● **Activity**:
Please retype every line of the items below exactly, leaving out the pictures.

(Beginning of Input for this task)

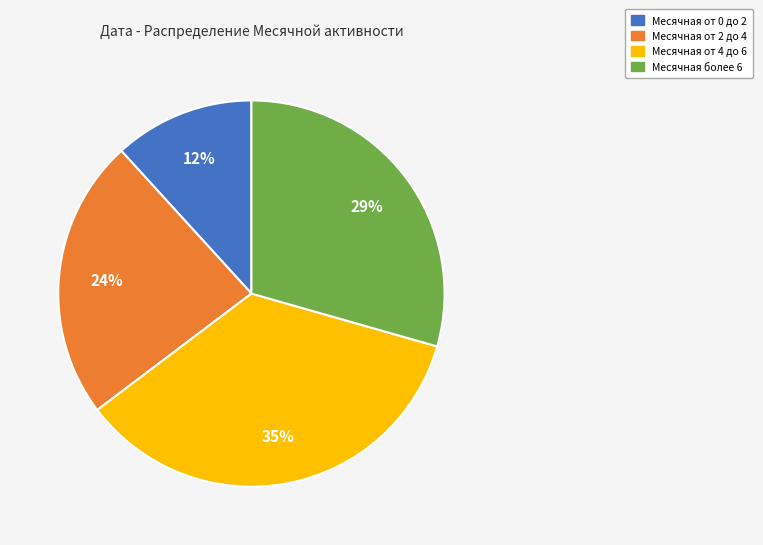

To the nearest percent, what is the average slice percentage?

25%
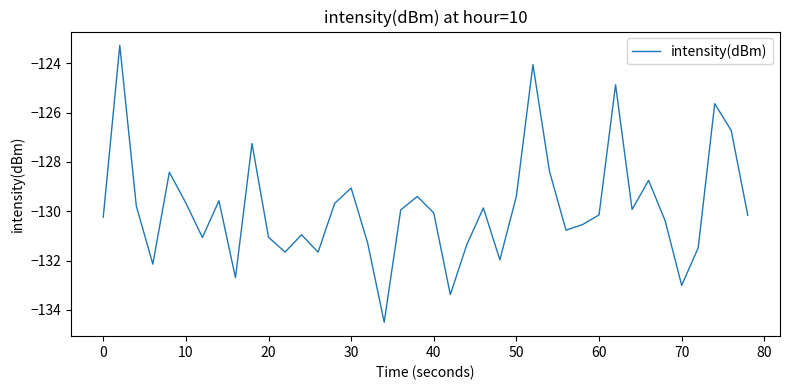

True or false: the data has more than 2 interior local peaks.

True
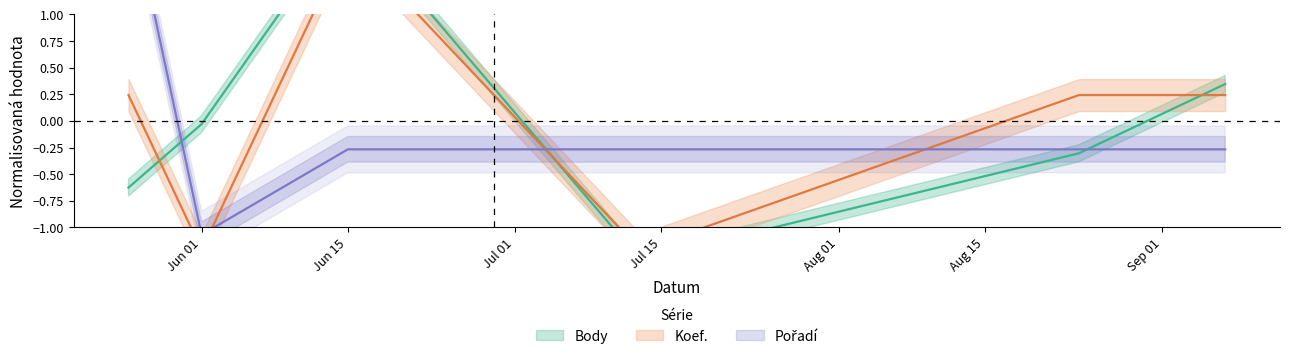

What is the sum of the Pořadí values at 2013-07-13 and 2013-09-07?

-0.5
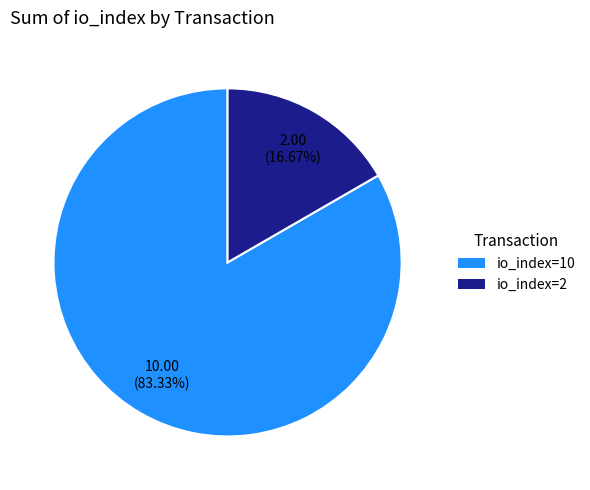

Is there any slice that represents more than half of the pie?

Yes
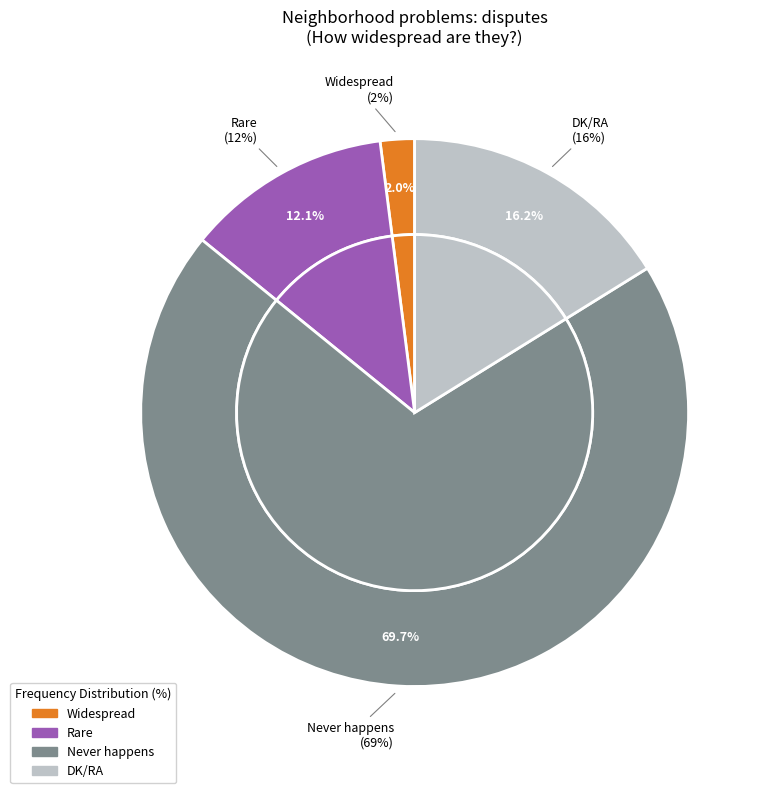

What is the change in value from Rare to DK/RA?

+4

(End of Input for this task)

● **Reply**:
To the nearest percent, what is the average slice percentage?

25%

True or false: the data has more than 2 interior local peaks.

True

What is the sum of the Pořadí values at 2013-07-13 and 2013-09-07?

-0.5

Is there any slice that represents more than half of the pie?

Yes

What is the change in value from Rare to DK/RA?

+4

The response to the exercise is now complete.